The state’s federal reimbursement for the cost of intensive behavioral services provided by Massachusetts to low-income children with autism increased thanks to advocacy by Massachusetts Advocates for Children (MAC). Beginning in FY08, MAC’s advocacy for the Children’s Autism Medicaid Waiver resulted in the Commonwealth receiving 50 percent federal reimbursement. The waiver was originally capped at $2.5 million but expanded to $3 million in FY11 with MAC’s advocacy. In FY13 MAC again advocated for expansion, resulting in the cap being raised to $4 million. This will result in the state receiving an additional $500,000 in federal reimbursement each year. The program, which served 182 students in December 2013, now has the capacity to serve 220 children. Not only are these children receiving the intensive services they need and deserve, resulting in a higher quality of life, but over the long term, many can be expected to avoid costly institutionalization, saving as much as $195,000 per year per child.

Additionally, the Center for Law and Education combines statewide advocacy with technical support and collaborative policy work to identify the systemic patterns underlying student exclusion from effective education and to advocate for changes in school policies and practices to improve student outcomes. Their work benefits all low-income students, including those with disabilities.

This is the kind of work it takes to keep children, especially those facing exceptional obstacles, in school. As Noah Berger, president of MassBudget, the Massachusetts KIDS Count group, noted in announcing the report earlier this summer, “Dismantling the barriers to success that are holding back too many of our children will not be easy. It requires improving our schools and the array of supports our kids need to be ready to thrive in school.”
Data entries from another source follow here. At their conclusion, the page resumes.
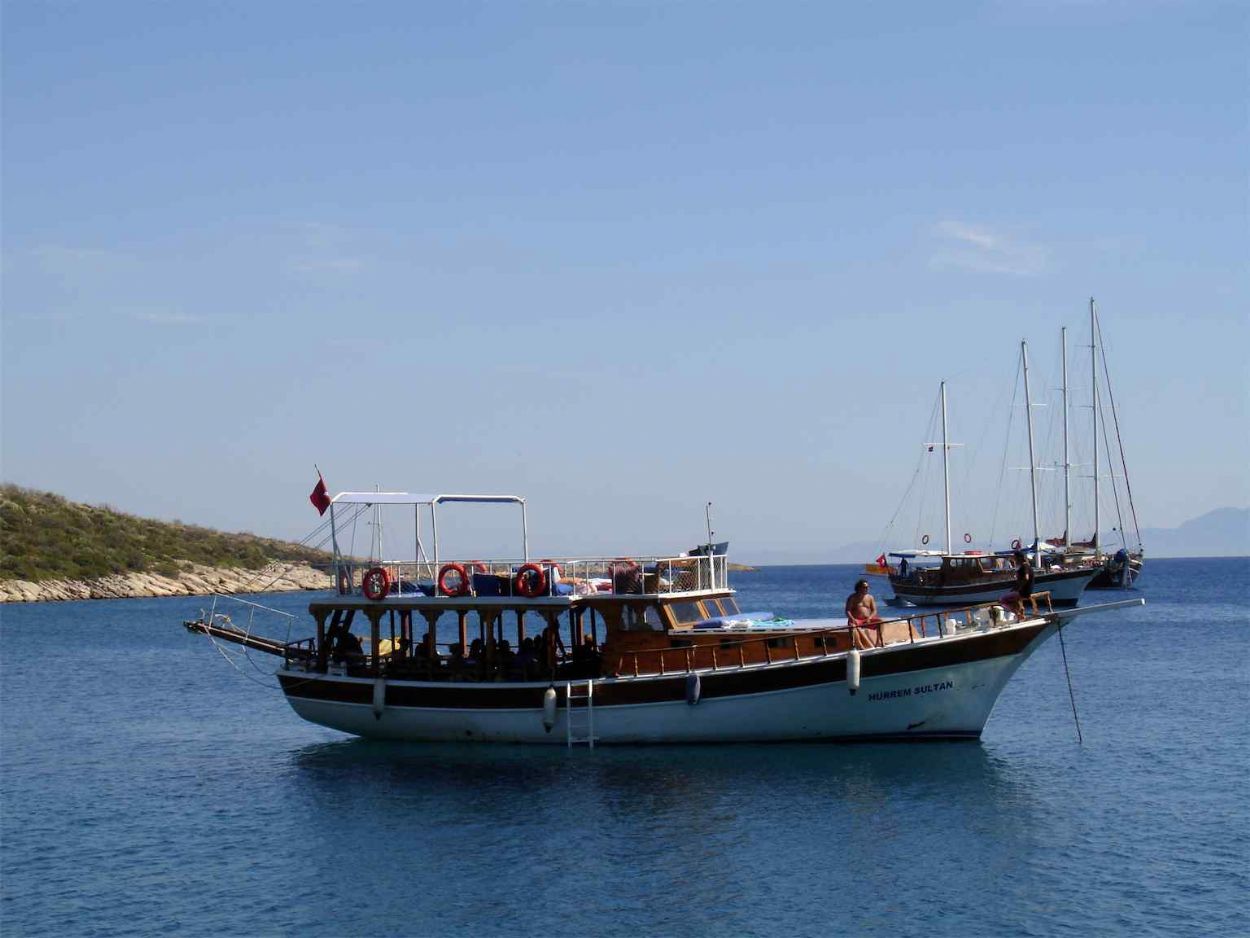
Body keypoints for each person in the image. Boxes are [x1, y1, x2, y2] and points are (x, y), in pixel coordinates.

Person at [999, 550, 1034, 616]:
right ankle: (1019, 612)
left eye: (1015, 558)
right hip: (1027, 591)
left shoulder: (1024, 567)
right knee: (1011, 598)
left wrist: (1018, 588)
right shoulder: (1027, 566)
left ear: (1019, 558)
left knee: (1002, 599)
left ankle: (1017, 614)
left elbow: (1026, 578)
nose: (1014, 560)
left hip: (1023, 592)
Our children need more stability if they’re to succeed as adults. All of our safety net organizations need support to continue their vital work. And civil legal aid must continue to be a part of that safety net to ensure that all of the Commonwealth’s children reach their full potential as students and productive members of our communities.

While we may hold the top spot in the country for child well-being, it’s clearly not good enough. Our kids may be doing better than most, but we want them to be excellent.

Lonnie A. Powers is the Executive Director of the Massachusetts Legal Assistance Corporation. He has more than 40 years of policy and legal experience at the state and national levels, having devoted the majority of his career to establishing, building, sustaining and revitalizing legal aid organizations. Lonnie began his legal career in his native Arkansas, first with the Attorney General’s Office and later with Legal Services of Arkansas, where he served as Executive Director.